• PASSAGE:
*****

5th Conference on CMC and Social Media Corpora for the Humanities (cmccorpora17)
The 5th conference on CMC and Social Media Corpora for the Humanities will be held in Bolzano/Bozen, Italy on 3-4 October 2017 and will focus on the collection, analysis and processing of mono and multimodal, synchronous and asynchronous communications. The focus will encompass different CMC genres. These include, but are not limited to, discussion forums, blogs, newsgroups, emails, SMS and WhatsApp, text chats, wiki discussions, social network exchanges (such as Facebook, Twitter, Linkedin), discussions in multimodal and/or 3D environments (virtual worlds, gaming worlds).
The conference will bring together researchers who are interested in the collection, organization, processing, analysis and sharing of CMC data for research purposes. We invite submissions on corpus analysis of various types of CMC data for linguistic or applied linguistic purposes and Natural Language Processing.
The conference is hosted by Eurac Research and will include a post-conference workshop on using the TEI for annotating CMC and social media resources (5 October). It will be followed by the 4th Learner Corpus Research Conference, which will be held at the same venue from 5-7 October.
Topics of interest
- Development of CMC corpora
- Building CMC corpora: from data collection to publication
- Open data for research on CMC: questions of ethics and rights
- Annotation of CMC genres: representation of CMC genres, annotation of linguistic phenomena, metadata
- Multimodal corpora
- Analysis of CMC corpora
- Sociolinguistic studies of CMC
- Discourse analysis of CMC
- Linguistic characteristics of CMC
- Multimodal aspects of CMC
- Language in contact and code-switching in CMC
- CMC in language learning & teaching
- Natural Language Processing of CMC
- PoS Tagging
- Syntactic parsing
- Named-entity recognition
We invite submissions for papers, posters and software/corpus demonstrations on any topic relevant to the above list of themes. For this conference, we are requesting extended abstracts (2-4 pages) in English. All abstracts will be peer-reviewed by the scientific committee. All submissions should follow the template which you can download here:
- MSWord Template (Example document)

*****

• ACTIVITY 1:
Transcribe the conference announcement word for word, between "The 5th conference" and "worlds, gaming worlds).", inclusive.
• ACTIVITY 2:
In the conference announcement, which organization is named as the host of the conference?
The lines that follow are not needed for any of this work.

[Stored data entries]
*****

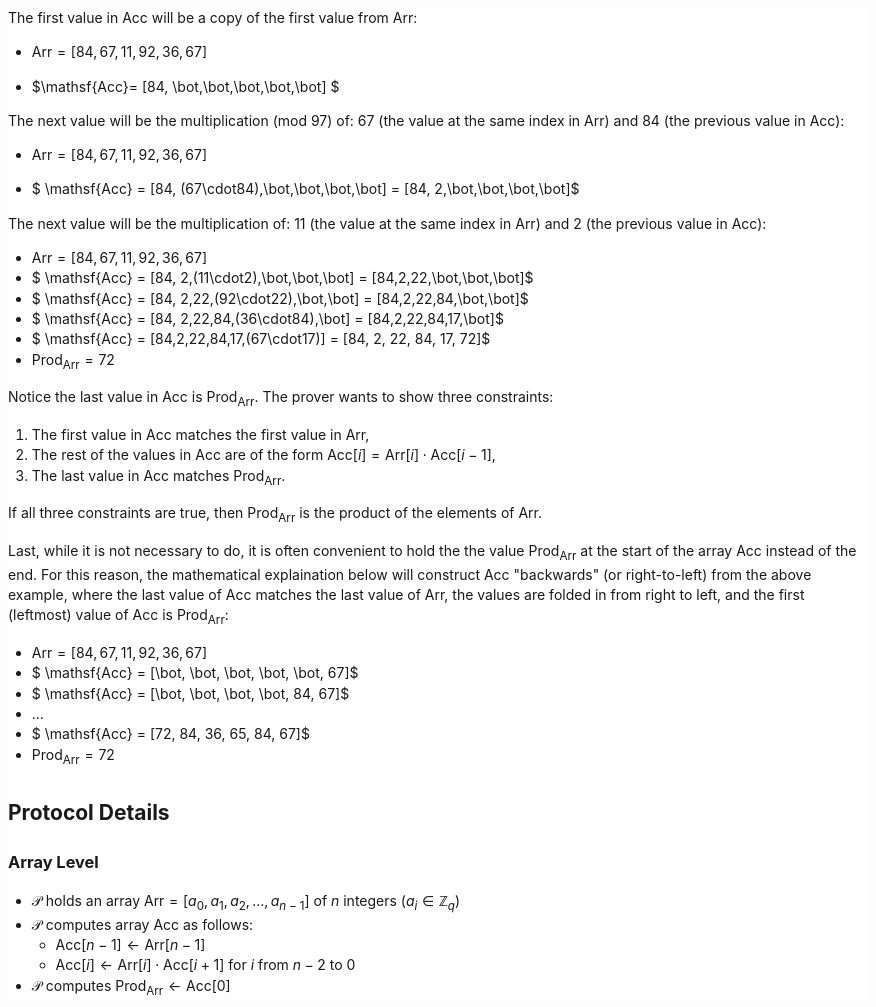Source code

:   The first value in $\mathsf{Acc}$ will be a copy of the first value from $\mathsf{Arr}$:

  * $\mathsf{Arr}= [84,67,11,92,36,67]$

  * $\mathsf{Acc}= [84, \bot,\bot,\bot,\bot,\bot] $

  The next value will be the multiplication (mod 97) of: 67 (the value at the same index in $\mathsf{Arr}$) and 84 (the previous value in $\mathsf{Acc}$):

  * $\mathsf{Arr}= [84,67,11,92,36,67]$

  * $ \mathsf{Acc} = [84, (67\cdot84),\bot,\bot,\bot,\bot] = [84, 2,\bot,\bot,\bot,\bot]$ 

  The next value will be the multiplication of: 11 (the value at the same index in $\mathsf{Arr}$) and 2 (the previous value in $\mathsf{Acc}$):

  * $\mathsf{Arr}= [84,67,11,92,36,67]$
  * $ \mathsf{Acc} = [84, 2,(11\cdot2),\bot,\bot,\bot] = [84,2,22,\bot,\bot,\bot]$ 
  * $ \mathsf{Acc} = [84, 2,22,(92\cdot22),\bot,\bot] = [84,2,22,84,\bot,\bot]$ 
  * $ \mathsf{Acc} = [84, 2,22,84,(36\cdot84),\bot] = [84,2,22,84,17,\bot]$ 
  * $ \mathsf{Acc} = [84,2,22,84,17,(67\cdot17)] = [84, 2, 22, 84, 17, 72]$ 
  * $\mathsf{Prod}_\mathsf{Arr}=72$

  Notice the last value in $\mathsf{Acc}$ is $\mathsf{Prod_\mathsf{Arr}}$. The prover wants to show three constraints:

  1. The first value in $\mathsf{Acc}$ matches the first value in $\mathsf{Arr}$,
  2. The rest of the values in $\mathsf{Acc}$ are of the form $\mathsf{Acc}[i]=\mathsf{Arr}[i]\cdot\mathsf{Acc}[i-1]$,
  3. The last value in $\mathsf{Acc}$ matches $\mathsf{Prod}_\mathsf{Arr}$.

  If all three constraints are true, then $\mathsf{Prod}_\mathsf{Arr}$ is the product of the elements of $\mathsf{Arr}$. 

  Last, while it is not necessary to do, it is often convenient to hold the the value $\mathsf{Prod}_\mathsf{Arr}$ at the start of the array $\mathsf{Acc}$ instead of the end. For this reason, the mathematical explaination below will construct $\mathsf{Acc}$ "backwards" (or right-to-left) from the above example, where the last value of $\mathsf{Acc}$ matches the last value of $\mathsf{Arr}$, the values are folded in from right to left, and the first (leftmost) value of $\mathsf{Acc}$ is $\mathsf{Prod}_\mathsf{Arr}$:

  * $\mathsf{Arr}= [84,67,11,92,36,67]$
  * $ \mathsf{Acc} = [\bot, \bot, \bot, \bot, \bot, 67]$ 
  * $ \mathsf{Acc} = [\bot, \bot, \bot, \bot, 84, 67]$ 
  * $\ldots$
  * $ \mathsf{Acc} = [72, 84, 36, 65, 84, 67]$ 
  * $\mathsf{Prod}_\mathsf{Arr}=72$

## Protocol Details

### Array Level

  * $\mathcal{P}$ holds an array $\mathsf{Arr} = [a_0, a_1, a_2, \dots, a_{n-1}]$ of $n$ integers ($a_i \in \mathbb{Z}_q$)
  * $\mathcal{P}$ computes array $\mathsf{Acc}$ as follows:
    * $\mathsf{Acc}[n-1]\leftarrow\mathsf{Arr}[n-1]$
    * $\mathsf{Acc}[i]\leftarrow\mathsf{Arr}[i]\cdot\mathsf{Acc}[i+1]$ for $i$ from $n-2$ to 0
  * $\mathcal{P}$ computes $\mathsf{Prod}_\mathsf{Arr}\leftarrow\mathsf{Acc}[0]$
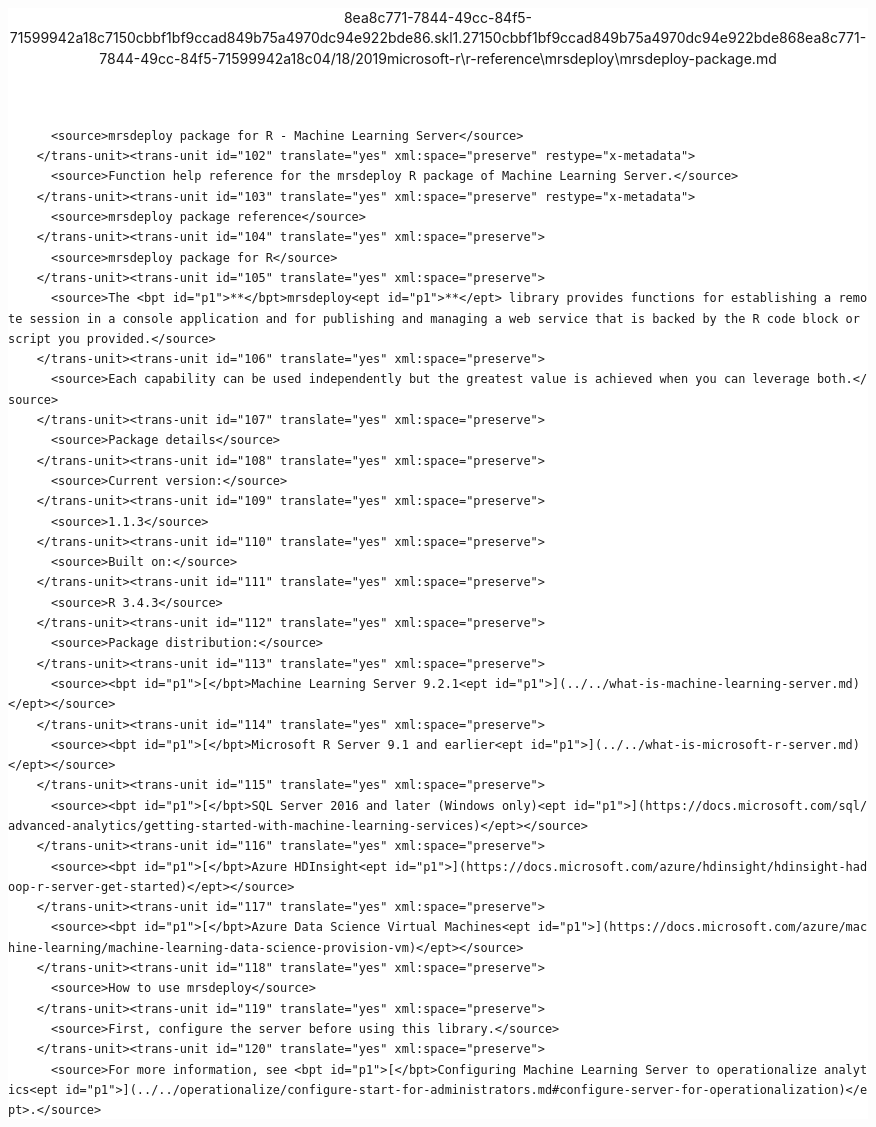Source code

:<?xml version="1.0"?><xliff version="1.2" xmlns="urn:oasis:names:tc:xliff:document:1.2" xmlns:xsi="http://www.w3.org/2001/XMLSchema-instance" xsi:schemaLocation="urn:oasis:names:tc:xliff:document:1.2 xliff-core-1.2-transitional.xsd"><file datatype="xml" original="mrsdeploy-package.md" source-language="en-US" target-language="en-US"><header><tool tool-id="mdxliff" tool-name="mdxliff" tool-version="1.0-d1654b2" tool-company="Microsoft" /><xliffext:skl_file_name xmlns:xliffext="urn:microsoft:content:schema:xliffextensions">8ea8c771-7844-49cc-84f5-71599942a18c7150cbbf1bf9ccad849b75a4970dc94e922bde86.skl</xliffext:skl_file_name><xliffext:version xmlns:xliffext="urn:microsoft:content:schema:xliffextensions">1.2</xliffext:version><xliffext:ms.openlocfilehash xmlns:xliffext="urn:microsoft:content:schema:xliffextensions">7150cbbf1bf9ccad849b75a4970dc94e922bde86</xliffext:ms.openlocfilehash><xliffext:ms.sourcegitcommit xmlns:xliffext="urn:microsoft:content:schema:xliffextensions">8ea8c771-7844-49cc-84f5-71599942a18c</xliffext:ms.sourcegitcommit><xliffext:ms.lasthandoff xmlns:xliffext="urn:microsoft:content:schema:xliffextensions">04/18/2019</xliffext:ms.lasthandoff><xliffext:ms.openlocfilepath xmlns:xliffext="urn:microsoft:content:schema:xliffextensions">microsoft-r\r-reference\mrsdeploy\mrsdeploy-package.md</xliffext:ms.openlocfilepath></header><body><group id="content" extype="content"><trans-unit id="101" translate="yes" xml:space="preserve" restype="x-metadata">
          <source>mrsdeploy package for R - Machine Learning Server</source>
        </trans-unit><trans-unit id="102" translate="yes" xml:space="preserve" restype="x-metadata">
          <source>Function help reference for the mrsdeploy R package of Machine Learning Server.</source>
        </trans-unit><trans-unit id="103" translate="yes" xml:space="preserve" restype="x-metadata">
          <source>mrsdeploy package reference</source>
        </trans-unit><trans-unit id="104" translate="yes" xml:space="preserve">
          <source>mrsdeploy package for R</source>
        </trans-unit><trans-unit id="105" translate="yes" xml:space="preserve">
          <source>The <bpt id="p1">**</bpt>mrsdeploy<ept id="p1">**</ept> library provides functions for establishing a remote session in a console application and for publishing and managing a web service that is backed by the R code block or script you provided.</source>
        </trans-unit><trans-unit id="106" translate="yes" xml:space="preserve">
          <source>Each capability can be used independently but the greatest value is achieved when you can leverage both.</source>
        </trans-unit><trans-unit id="107" translate="yes" xml:space="preserve">
          <source>Package details</source>
        </trans-unit><trans-unit id="108" translate="yes" xml:space="preserve">
          <source>Current version:</source>
        </trans-unit><trans-unit id="109" translate="yes" xml:space="preserve">
          <source>1.1.3</source>
        </trans-unit><trans-unit id="110" translate="yes" xml:space="preserve">
          <source>Built on:</source>
        </trans-unit><trans-unit id="111" translate="yes" xml:space="preserve">
          <source>R 3.4.3</source>
        </trans-unit><trans-unit id="112" translate="yes" xml:space="preserve">
          <source>Package distribution:</source>
        </trans-unit><trans-unit id="113" translate="yes" xml:space="preserve">
          <source><bpt id="p1">[</bpt>Machine Learning Server 9.2.1<ept id="p1">](../../what-is-machine-learning-server.md)</ept></source>
        </trans-unit><trans-unit id="114" translate="yes" xml:space="preserve">
          <source><bpt id="p1">[</bpt>Microsoft R Server 9.1 and earlier<ept id="p1">](../../what-is-microsoft-r-server.md)</ept></source>
        </trans-unit><trans-unit id="115" translate="yes" xml:space="preserve">
          <source><bpt id="p1">[</bpt>SQL Server 2016 and later (Windows only)<ept id="p1">](https://docs.microsoft.com/sql/advanced-analytics/getting-started-with-machine-learning-services)</ept></source>
        </trans-unit><trans-unit id="116" translate="yes" xml:space="preserve">
          <source><bpt id="p1">[</bpt>Azure HDInsight<ept id="p1">](https://docs.microsoft.com/azure/hdinsight/hdinsight-hadoop-r-server-get-started)</ept></source>
        </trans-unit><trans-unit id="117" translate="yes" xml:space="preserve">
          <source><bpt id="p1">[</bpt>Azure Data Science Virtual Machines<ept id="p1">](https://docs.microsoft.com/azure/machine-learning/machine-learning-data-science-provision-vm)</ept></source>
        </trans-unit><trans-unit id="118" translate="yes" xml:space="preserve">
          <source>How to use mrsdeploy</source>
        </trans-unit><trans-unit id="119" translate="yes" xml:space="preserve">
          <source>First, configure the server before using this library.</source>
        </trans-unit><trans-unit id="120" translate="yes" xml:space="preserve">
          <source>For more information, see <bpt id="p1">[</bpt>Configuring Machine Learning Server to operationalize analytics<ept id="p1">](../../operationalize/configure-start-for-administrators.md#configure-server-for-operationalization)</ept>.</source>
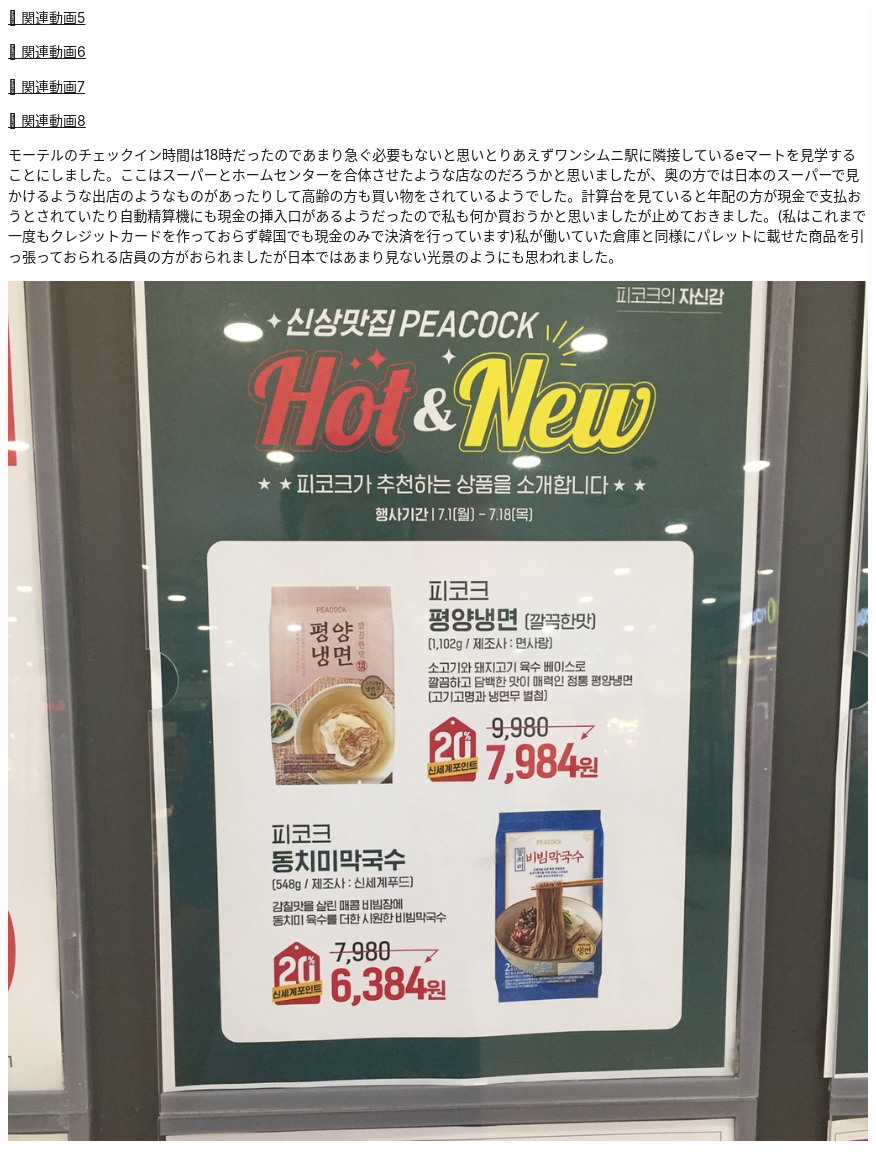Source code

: [:movie_camera: 関連動画5](https://aikidoabeno.web.fc2.com/_tomb/kard-k3/jul09-26.mp4)

[:movie_camera: 関連動画6](https://aikidoabeno.web.fc2.com/_tomb/kard-k3/jul09-27.mp4)

[:movie_camera: 関連動画7](https://aikidoabeno.web.fc2.com/_tomb/kard-k3/jul09-28.mp4)

[:movie_camera: 関連動画8](https://aikidoabeno.web.fc2.com/_tomb/kard-k3/jul09-29.mp4)

モーテルのチェックイン時間は18時だったのであまり急ぐ必要もないと思いとりあえずワンシムニ駅に隣接しているeマートを見学することにしました。ここはスーパーとホームセンターを合体させたような店なのだろうかと思いましたが、奥の方では日本のスーパーで見かけるような出店のようなものがあったりして高齢の方も買い物をされているようでした。計算台を見ていると年配の方が現金で支払おうとされていたり自動精算機にも現金の挿入口があるようだったので私も何か買おうかと思いましたが止めておきました。(私はこれまで一度もクレジットカードを作っておらず韓国でも現金のみで決済を行っています)私が働いていた倉庫と同様にパレットに載せた商品を引っ張っておられる店員の方がおられましたが日本ではあまり見ない光景のようにも思われました。

![13](13.jpg)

*****

• ANSWER BOX 1:
The 5th conference on CMC and Social Media Corpora for the Humanities will be held in Bolzano/Bozen, Italy on 3-4 October 2017 and will focus on the collection, analysis and processing of mono and multimodal, synchronous and asynchronous communications. The focus will encompass different CMC genres. These include, but are not limited to, discussion forums, blogs, newsgroups, emails, SMS and WhatsApp, text chats, wiki discussions, social network exchanges (such as Facebook, Twitter, Linkedin), discussions in multimodal and/or 3D environments (virtual worlds, gaming worlds).

• ANSWER BOX 2:
Eurac Research hosts the conference.